I'm hoping to get some sage counsel from you all about the following situation. I live in the San Francisco Bay Area and have a 15-year old integral collector storage system (40 gallon Copperheart) on my roof. It works via pressure from the municipal water system to serve as a pre-heat to a 15-year old natural gas 40-gallon tank conventional water heater. That conventional tank heater should be replaced given its age and condition, but using a conventional tank with solar preheat doesn't seem to take advantage of the solar preheat very well. But given my climate, I need some sort of a backup.
So what should I use as the backup for my solar preheat? I'd been planning on using a natural gas tankless unit. Installation of a new larger gas line would be relatively straightforward (given locations of gas meter and the water heater closet location). But it appears that the required 'delta T' (temperature differential between incoming and set-point/outgoing water) has to be fairly large to activate the units. While some need as little as 0.4GPM to activate the tankless burners/heating element, and 0.26GPM to sustain flow, that is at a fairly high delta T. And the point of solar pre-heat is to eliminate or reduce that delta T. I have learned that at least RInnai and Rheem are going to be releasing new models that are designed to work with lower delta T's sometime this year. (Their motivation is not the tiny solar thermal market, but warmer groundwater parts of California, where low-flow fixtures are the mandated normal, and homeowners want their units to fire/heat water at very low flow rates.) But a disadvantage of natural gas tankless units are methane losses from the unit, which NRDC and others are increasingly pointing to as reducing the climate change benefits of these units.
I know very little about heat pump water heaters, but my water heater plumbing is all in a small closet in a basement. There is an efficient condensing natural gas furnace in that space, but in general that room has a temperature often in the 50's or low 60's, and it doesn't get much harder in the summer. The furnace is turned on very infrequently to heat the house given the yearround moderate climate. The closet is adjacent to a large basement room, and we could keep the door open between the closet and basement, but the basement room has similar temps. I don't want to move the water heater backup location from the closet, given the existing plumbing.
What advice would folks have for me on what to use for a backup? If you've got an ICS system with a natural gas tankless backup, how does it do? I assume you would put a thermal mixing valve between the solar preheat incoming and the tankless unit. What temp do you set that at, given a typical 120F setpoint for domestic hot water out of the tankless? Do you have problems with the unit not always firing because of too small a delta T? Do people use electric heat pump water heaters with solar preheat?
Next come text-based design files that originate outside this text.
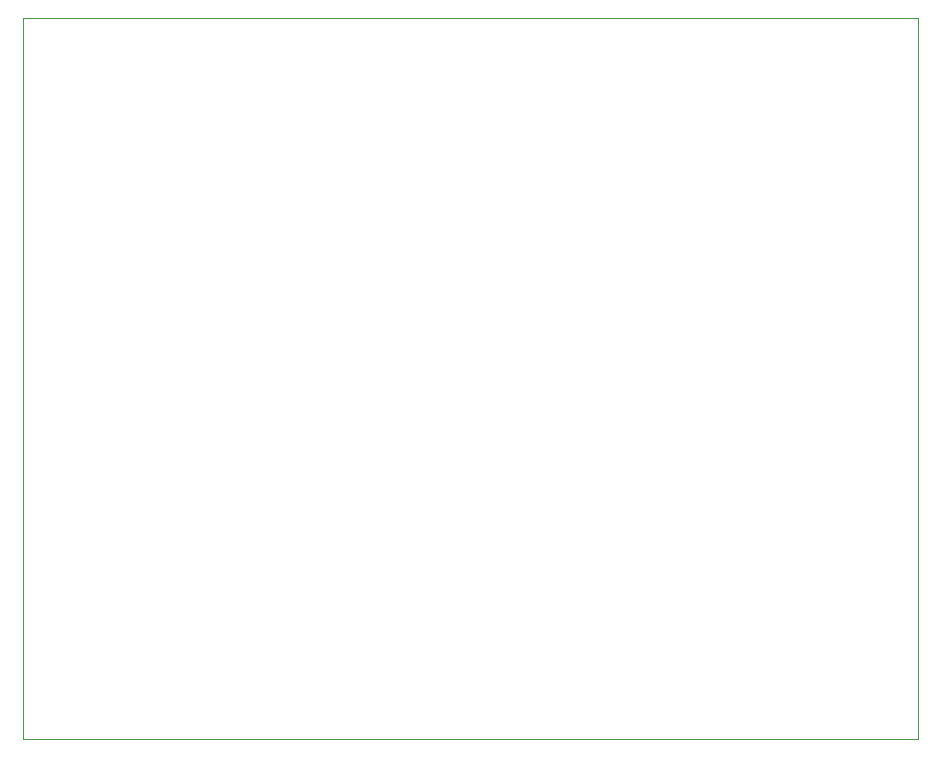
<source format=gbr>
%TF.GenerationSoftware,KiCad,Pcbnew,7.0.9*%
%TF.CreationDate,2024-10-16T13:59:32-06:00*%
%TF.ProjectId,uart_mux_v3,75617274-5f6d-4757-985f-76332e6b6963,rev?*%
%TF.SameCoordinates,Original*%
%TF.FileFunction,Profile,NP*%
%FSLAX46Y46*%
G04 Gerber Fmt 4.6, Leading zero omitted, Abs format (unit mm)*
G04 Created by KiCad (PCBNEW 7.0.9) date 2024-10-16 13:59:32*
%MOMM*%
%LPD*%
G01*
G04 APERTURE LIST*
%TA.AperFunction,Profile*%
%ADD10C,0.050000*%
%TD*%
G04 APERTURE END LIST*
D10*
X88000000Y-60000000D02*
X163800000Y-60000000D01*
X163800000Y-121000000D01*
X88000000Y-121000000D01*
X88000000Y-60000000D01*
M02*

</source>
I'd welcome any thoughts or wisdom you're able to share with me. My goals are trying to reduce my carbon footprint from water heating and to some extent reducing water heating costs also.
Cheers
So what should I use as the backup for my solar preheat? I'd been planning on using a natural gas tankless unit. Installation of a new larger gas line would be relatively straightforward (given locations of gas meter and the water heater closet location). But it appears that the required 'delta T' (temperature differential between incoming and set-point/outgoing water) has to be fairly large to activate the units. While some need as little as 0.4GPM to activate the tankless burners/heating element, and 0.26GPM to sustain flow, that is at a fairly high delta T. And the point of solar pre-heat is to eliminate or reduce that delta T. I have learned that at least RInnai and Rheem are going to be releasing new models that are designed to work with lower delta T's sometime this year. (Their motivation is not the tiny solar thermal market, but warmer groundwater parts of California, where low-flow fixtures are the mandated normal, and homeowners want their units to fire/heat water at very low flow rates.) But a disadvantage of natural gas tankless units are methane losses from the unit, which NRDC and others are increasingly pointing to as reducing the climate change benefits of these units.
I know very little about heat pump water heaters, but my water heater plumbing is all in a small closet in a basement. There is an efficient condensing natural gas furnace in that space, but in general that room has a temperature often in the 50's or low 60's, and it doesn't get much harder in the summer. The furnace is turned on very infrequently to heat the house given the yearround moderate climate. The closet is adjacent to a large basement room, and we could keep the door open between the closet and basement, but the basement room has similar temps. I don't want to move the water heater backup location from the closet, given the existing plumbing.
What advice would folks have for me on what to use for a backup? If you've got an ICS system with a natural gas tankless backup, how does it do? I assume you would put a thermal mixing valve between the solar preheat incoming and the tankless unit. What temp do you set that at, given a typical 120F setpoint for domestic hot water out of the tankless? Do you have problems with the unit not always firing because of too small a delta T? Do people use electric heat pump water heaters with solar preheat?
I'd welcome any thoughts or wisdom you're able to share with me. My goals are trying to reduce my carbon footprint from water heating and to some extent reducing water heating costs also.